Coming s $$$\infty$$$ n
About Problem E3, I have a solution:
We can solve the E2 by using the divide and conquer:we find the MST of the graph and each time we find the edge with maximum value, then we separately solve the two part which is divided by this edge. Then we let vec[i][j] mean the ans (in the block which contains i and choose j point),then we find that we just need to complete a min-plus convolution.
Then we try to solve E3. Noticing the huge data, we guess that there maybe some amazing quality:f(i) satisfies convexity.
so we could maintain it's Differential array and then our merge-option becomes "sort". Using multiset and dsu on tree, we could complete E3 in O(nlog^2n).

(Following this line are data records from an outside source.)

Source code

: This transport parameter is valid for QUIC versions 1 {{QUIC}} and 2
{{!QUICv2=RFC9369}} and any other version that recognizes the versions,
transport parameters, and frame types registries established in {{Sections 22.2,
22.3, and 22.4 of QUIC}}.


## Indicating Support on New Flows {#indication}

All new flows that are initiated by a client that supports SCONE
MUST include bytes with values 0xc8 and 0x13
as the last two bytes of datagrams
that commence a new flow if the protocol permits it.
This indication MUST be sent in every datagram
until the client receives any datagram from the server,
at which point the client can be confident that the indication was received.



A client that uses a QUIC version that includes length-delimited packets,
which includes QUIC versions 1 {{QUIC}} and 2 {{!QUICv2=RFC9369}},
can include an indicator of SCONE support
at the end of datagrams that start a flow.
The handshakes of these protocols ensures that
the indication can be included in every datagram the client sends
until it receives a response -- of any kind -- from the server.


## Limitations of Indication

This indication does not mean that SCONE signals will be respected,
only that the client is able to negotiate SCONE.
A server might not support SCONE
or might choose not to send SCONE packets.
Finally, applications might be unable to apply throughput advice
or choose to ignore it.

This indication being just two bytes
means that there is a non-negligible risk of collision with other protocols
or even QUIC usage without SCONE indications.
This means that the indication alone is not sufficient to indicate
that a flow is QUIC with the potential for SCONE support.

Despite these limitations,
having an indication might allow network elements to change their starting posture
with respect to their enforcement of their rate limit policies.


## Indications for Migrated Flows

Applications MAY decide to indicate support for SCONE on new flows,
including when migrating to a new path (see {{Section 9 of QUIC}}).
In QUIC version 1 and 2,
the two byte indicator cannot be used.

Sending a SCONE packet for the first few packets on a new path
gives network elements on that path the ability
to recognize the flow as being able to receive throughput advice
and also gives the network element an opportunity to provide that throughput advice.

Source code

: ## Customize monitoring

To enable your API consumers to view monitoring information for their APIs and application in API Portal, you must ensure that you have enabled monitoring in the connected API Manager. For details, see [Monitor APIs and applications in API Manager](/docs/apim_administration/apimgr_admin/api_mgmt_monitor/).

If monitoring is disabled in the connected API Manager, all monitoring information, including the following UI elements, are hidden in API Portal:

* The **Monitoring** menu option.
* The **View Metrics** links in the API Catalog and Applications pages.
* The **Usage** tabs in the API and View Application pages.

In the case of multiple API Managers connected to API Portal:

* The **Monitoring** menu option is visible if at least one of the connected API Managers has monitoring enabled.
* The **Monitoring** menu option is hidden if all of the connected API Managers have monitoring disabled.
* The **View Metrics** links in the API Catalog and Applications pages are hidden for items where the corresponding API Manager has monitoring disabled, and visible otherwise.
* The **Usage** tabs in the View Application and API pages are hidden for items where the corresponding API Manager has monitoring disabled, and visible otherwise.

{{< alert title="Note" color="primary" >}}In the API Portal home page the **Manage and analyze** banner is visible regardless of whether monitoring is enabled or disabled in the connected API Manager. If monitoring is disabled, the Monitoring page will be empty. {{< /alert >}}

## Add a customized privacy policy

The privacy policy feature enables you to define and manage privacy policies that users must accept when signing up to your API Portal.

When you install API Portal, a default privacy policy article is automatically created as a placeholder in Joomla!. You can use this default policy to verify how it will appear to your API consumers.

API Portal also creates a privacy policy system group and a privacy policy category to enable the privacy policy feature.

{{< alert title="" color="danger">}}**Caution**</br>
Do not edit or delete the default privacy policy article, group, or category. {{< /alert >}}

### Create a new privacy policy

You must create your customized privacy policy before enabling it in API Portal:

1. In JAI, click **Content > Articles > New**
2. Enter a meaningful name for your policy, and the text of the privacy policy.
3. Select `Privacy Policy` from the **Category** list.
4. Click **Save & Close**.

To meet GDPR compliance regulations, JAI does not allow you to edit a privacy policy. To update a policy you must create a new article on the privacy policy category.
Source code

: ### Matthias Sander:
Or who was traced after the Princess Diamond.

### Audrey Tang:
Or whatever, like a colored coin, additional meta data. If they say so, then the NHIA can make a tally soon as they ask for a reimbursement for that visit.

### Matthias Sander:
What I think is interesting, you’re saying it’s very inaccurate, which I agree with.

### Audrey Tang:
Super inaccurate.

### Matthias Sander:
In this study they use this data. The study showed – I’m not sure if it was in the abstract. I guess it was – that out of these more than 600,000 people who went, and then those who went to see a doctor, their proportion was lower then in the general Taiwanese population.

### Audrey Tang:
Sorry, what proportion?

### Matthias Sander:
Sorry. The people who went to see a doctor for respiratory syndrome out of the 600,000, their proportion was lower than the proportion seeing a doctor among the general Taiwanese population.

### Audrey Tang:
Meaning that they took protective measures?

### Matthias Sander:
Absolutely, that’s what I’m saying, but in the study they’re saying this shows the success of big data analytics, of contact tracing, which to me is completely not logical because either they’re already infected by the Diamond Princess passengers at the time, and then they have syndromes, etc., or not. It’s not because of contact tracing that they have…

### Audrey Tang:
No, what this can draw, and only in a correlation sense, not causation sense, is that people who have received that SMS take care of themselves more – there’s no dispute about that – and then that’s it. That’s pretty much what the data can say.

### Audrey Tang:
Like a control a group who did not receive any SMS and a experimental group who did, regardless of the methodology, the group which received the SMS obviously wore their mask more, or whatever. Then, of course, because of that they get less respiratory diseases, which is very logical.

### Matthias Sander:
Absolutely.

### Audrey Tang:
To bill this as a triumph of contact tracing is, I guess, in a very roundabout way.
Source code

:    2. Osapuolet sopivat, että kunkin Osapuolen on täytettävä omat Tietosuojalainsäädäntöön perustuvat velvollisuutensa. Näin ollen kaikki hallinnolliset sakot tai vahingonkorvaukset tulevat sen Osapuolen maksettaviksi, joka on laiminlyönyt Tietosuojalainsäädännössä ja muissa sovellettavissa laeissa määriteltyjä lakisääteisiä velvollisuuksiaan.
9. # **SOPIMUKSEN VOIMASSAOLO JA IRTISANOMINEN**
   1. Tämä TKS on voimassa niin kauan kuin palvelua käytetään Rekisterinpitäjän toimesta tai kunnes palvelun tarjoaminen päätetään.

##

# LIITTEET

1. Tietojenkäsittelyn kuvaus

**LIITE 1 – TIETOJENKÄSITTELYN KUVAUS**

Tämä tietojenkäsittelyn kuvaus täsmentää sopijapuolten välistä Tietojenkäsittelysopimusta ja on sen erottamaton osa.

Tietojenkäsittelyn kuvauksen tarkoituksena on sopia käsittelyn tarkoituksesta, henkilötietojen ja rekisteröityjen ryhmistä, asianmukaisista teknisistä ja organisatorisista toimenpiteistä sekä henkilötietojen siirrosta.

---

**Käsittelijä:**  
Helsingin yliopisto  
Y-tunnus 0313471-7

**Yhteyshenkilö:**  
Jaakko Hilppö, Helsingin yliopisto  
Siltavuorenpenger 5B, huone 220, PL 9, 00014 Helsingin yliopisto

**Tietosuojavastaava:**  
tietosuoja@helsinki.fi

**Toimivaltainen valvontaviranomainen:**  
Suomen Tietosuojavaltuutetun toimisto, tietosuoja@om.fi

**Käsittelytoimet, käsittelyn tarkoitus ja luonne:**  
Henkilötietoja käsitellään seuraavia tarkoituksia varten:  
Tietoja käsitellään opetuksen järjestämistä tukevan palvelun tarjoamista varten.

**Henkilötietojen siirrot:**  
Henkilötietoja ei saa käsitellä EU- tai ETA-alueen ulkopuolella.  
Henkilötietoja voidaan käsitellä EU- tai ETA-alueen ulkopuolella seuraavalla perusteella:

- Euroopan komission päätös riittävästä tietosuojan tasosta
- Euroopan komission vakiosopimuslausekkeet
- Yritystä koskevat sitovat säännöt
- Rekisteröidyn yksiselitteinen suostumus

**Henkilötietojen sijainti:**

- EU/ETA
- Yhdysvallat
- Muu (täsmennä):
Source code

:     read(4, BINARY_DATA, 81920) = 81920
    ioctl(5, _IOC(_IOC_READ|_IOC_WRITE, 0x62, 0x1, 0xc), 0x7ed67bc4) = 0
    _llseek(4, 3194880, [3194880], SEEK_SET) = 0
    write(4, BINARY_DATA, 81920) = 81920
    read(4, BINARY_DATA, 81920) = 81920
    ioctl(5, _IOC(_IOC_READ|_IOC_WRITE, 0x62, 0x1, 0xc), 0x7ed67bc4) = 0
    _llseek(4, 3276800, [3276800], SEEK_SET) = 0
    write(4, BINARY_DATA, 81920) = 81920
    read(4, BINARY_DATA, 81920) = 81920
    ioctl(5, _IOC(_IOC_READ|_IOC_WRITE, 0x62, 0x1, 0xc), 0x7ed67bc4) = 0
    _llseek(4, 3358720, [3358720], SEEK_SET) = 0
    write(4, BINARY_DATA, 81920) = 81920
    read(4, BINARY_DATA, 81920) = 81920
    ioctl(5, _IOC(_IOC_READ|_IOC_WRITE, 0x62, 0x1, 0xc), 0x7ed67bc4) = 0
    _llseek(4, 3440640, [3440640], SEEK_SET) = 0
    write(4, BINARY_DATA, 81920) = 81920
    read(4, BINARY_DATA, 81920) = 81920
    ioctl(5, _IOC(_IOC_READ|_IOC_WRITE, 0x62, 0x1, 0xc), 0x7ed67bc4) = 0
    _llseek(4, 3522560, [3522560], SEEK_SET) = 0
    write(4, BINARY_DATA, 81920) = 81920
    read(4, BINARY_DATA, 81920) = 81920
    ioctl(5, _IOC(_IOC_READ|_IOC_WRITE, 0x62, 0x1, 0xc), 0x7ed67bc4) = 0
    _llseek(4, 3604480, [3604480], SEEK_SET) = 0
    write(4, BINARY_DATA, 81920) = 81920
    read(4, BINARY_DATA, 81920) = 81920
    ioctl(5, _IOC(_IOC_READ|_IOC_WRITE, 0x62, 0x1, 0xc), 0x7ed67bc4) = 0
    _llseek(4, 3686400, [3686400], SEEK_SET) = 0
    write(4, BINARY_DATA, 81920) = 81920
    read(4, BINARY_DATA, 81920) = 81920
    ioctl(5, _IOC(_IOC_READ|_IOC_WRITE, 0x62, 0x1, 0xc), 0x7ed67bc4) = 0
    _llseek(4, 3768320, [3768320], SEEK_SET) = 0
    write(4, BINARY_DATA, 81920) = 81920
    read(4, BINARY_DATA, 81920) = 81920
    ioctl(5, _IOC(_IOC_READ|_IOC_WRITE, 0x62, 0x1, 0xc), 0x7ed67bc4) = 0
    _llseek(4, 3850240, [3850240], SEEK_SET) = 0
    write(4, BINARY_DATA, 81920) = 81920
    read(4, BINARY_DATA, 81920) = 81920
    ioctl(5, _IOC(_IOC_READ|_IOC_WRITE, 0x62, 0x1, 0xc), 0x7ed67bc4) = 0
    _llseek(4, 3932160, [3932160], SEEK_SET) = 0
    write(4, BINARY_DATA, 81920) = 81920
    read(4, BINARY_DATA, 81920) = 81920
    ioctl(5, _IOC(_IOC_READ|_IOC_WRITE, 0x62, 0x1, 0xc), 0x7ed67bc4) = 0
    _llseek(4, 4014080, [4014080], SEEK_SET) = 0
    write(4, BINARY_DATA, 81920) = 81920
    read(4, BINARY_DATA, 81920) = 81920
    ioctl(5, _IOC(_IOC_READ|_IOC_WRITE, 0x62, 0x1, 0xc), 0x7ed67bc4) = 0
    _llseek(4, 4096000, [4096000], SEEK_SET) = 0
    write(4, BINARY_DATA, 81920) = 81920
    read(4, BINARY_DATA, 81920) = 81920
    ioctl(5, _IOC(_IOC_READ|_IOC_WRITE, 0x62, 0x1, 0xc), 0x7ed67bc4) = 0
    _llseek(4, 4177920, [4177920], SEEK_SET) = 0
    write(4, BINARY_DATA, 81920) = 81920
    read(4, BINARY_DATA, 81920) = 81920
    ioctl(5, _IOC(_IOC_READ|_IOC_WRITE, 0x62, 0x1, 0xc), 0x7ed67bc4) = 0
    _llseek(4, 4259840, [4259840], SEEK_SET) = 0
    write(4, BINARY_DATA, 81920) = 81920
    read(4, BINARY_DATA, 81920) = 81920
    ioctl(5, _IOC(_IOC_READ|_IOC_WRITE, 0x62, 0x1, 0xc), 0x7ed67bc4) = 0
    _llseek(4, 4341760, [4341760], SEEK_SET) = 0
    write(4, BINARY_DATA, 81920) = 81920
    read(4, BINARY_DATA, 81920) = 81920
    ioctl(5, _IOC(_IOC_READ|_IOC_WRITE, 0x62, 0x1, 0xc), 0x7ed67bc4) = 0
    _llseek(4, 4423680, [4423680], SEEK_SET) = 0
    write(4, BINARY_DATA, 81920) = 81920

https://codeforces.net/contest/2021/submission/285821599
As for the proof, I can not complete it. I check it by brute force.
Sorry, but can you explain (or give me a link), how we can complete DP faster than O(n^2)?
The solution to E2 is a DP in O(n^2) which is similar to “tree backpack”
And we can notice that the form of transiton in this dp is min-plus convolution(which means g(k) = min_{1 <= o <= k} f(o) + h(k — o)), and its convexity, we can apply minkowski sum to this process.
hello young people
Who has the solutions of the last race problems please tell me friends
10 days have passed, still no editorial for E. Atleast share editorials for easier versions of E :(
these are mf
ok
Auto comment: topic has been updated by ArvinCiu (previous revision, new revision, compare).
Approach for C2. read tutorial but didnt understand much. Is segment tree necessary for that?, using indices I over complicated it?
What if at some point. there are more than one possible longest paths? It can be proven that we can choose any of these paths and the optimal solutions for the next values of $$$k$$$ will still be optimal. The proof for this greedy strategy involves the convexity of the total length as $$$k$$$ goes from 1 to $$$n$$$ . However, we won't explain it in detail here.
Why you won't explain? I think it's the big part of the problem
I think I can explain, but I am not good at English.
First we construct the KRT, then we label all the special leaves according to the DFS order, it's easy to find those special leaves belonging to the same server-installed leaf have consecutive labels. So when there are $$$k$$$ server-installed leaves, all special leaves should be split into $$$k$$$ disjoint segments. As the KRT is binary tree, you can easily find the properties of these segments.
So when adding $$$k$$$ to $$$k + 1$$$, it will choose one segment and split it into two. Then we can reduce the problem to "Modifying $$$k$$$ from $$$1$$$ to $$$2$$$, the optimal solution should remain the first server-installed leaf", which is easy to be proved.